Dofequidar fumarate effectively overcomes docetaxel resistance in MDR cancer cells, and this concentration reaches> 7 h in plasma without severe toxicity.Dofequidar fumarate restored the chemical sensitivity of SBC-3/ADM cells to VP-16, ADM and VCR in a dose-dependent manner in vitro. Dofequidar inhibits the outflow of chemotherapy drugs and increases the sensitivity of anti-cancer drugs to CSC-like side population (SP) cells isolated from various cancer cell lines. Dofequidar treatment greatly reduces the number of cells in the SP component. In 4-1St cells with strong resistance to ADM and VCR, Dofequidar fumarate at a concentration of 3 microM increased the cytotoxicity of ADM and VCR by 88-fold and 350-fold, respectively.

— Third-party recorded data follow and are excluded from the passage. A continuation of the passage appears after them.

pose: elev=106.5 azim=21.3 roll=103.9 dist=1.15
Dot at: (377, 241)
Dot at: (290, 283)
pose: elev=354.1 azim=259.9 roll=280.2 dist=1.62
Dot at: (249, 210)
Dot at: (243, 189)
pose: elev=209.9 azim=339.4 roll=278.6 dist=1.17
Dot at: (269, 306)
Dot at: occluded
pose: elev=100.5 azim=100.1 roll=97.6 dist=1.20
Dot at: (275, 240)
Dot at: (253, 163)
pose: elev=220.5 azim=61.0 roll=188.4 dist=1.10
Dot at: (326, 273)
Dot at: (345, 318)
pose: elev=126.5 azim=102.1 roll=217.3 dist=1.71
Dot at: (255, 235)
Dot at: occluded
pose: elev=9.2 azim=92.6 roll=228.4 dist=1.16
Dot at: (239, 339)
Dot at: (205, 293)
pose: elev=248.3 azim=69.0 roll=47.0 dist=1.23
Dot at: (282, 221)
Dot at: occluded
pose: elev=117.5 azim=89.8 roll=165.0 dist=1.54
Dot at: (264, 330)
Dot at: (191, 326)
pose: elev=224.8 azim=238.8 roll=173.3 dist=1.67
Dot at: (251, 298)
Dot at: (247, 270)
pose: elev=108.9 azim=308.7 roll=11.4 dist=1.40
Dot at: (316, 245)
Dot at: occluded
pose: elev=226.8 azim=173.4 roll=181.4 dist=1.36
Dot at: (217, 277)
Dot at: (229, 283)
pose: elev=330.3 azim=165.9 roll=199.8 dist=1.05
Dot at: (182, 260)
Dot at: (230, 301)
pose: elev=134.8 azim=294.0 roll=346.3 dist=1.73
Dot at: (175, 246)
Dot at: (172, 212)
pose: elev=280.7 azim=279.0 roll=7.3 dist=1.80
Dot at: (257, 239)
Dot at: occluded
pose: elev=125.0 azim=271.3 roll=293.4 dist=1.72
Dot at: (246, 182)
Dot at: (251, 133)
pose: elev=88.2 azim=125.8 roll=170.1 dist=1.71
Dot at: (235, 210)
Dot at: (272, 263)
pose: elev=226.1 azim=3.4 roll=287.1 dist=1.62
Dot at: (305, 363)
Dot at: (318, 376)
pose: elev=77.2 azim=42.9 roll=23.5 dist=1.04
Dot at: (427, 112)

Docetaxel alone at the maximum tolerated dose (MTD) has significant antitumor activity against intrinsically resistant HCT-15 tumor xenografts, while Dofequidar fumarate also enhances the antitumor effect of docetaxel active. For MCF-7/ADM tumor xenografts expressing large amounts of P-gp, docetaxel alone did not show antitumor activity at MTD, while the combination of MTD and Dofequidar fumarate for docetaxel greatly reduced MCF -7/ADM tumor growth. Intravenous injection of SBC-3 or SBC-3/ADM cells will produce metastatic colonies in the liver, kidneys, and lymph nodes in severe combined immunodeficiency (SCID) mice depleted by natural killer (NK) cells, although SBC-3/ ADM cells produce faster transfers than SBC-3 cells. The treatment of VP-16 and ADM reduced the formation of metastasis of SBC-3 cells, while the same treatment did not affect the metastasis of SBC-3/ADM cells. Although the use of MS-209 alone has no effect on the transfer of SBC-3 or SBC-3/ADM cells, the combined use of MS-209 and VP-16 or ADM can significantly inhibit the proliferation of SBC-3/ADM cells Metastasis to form an organ.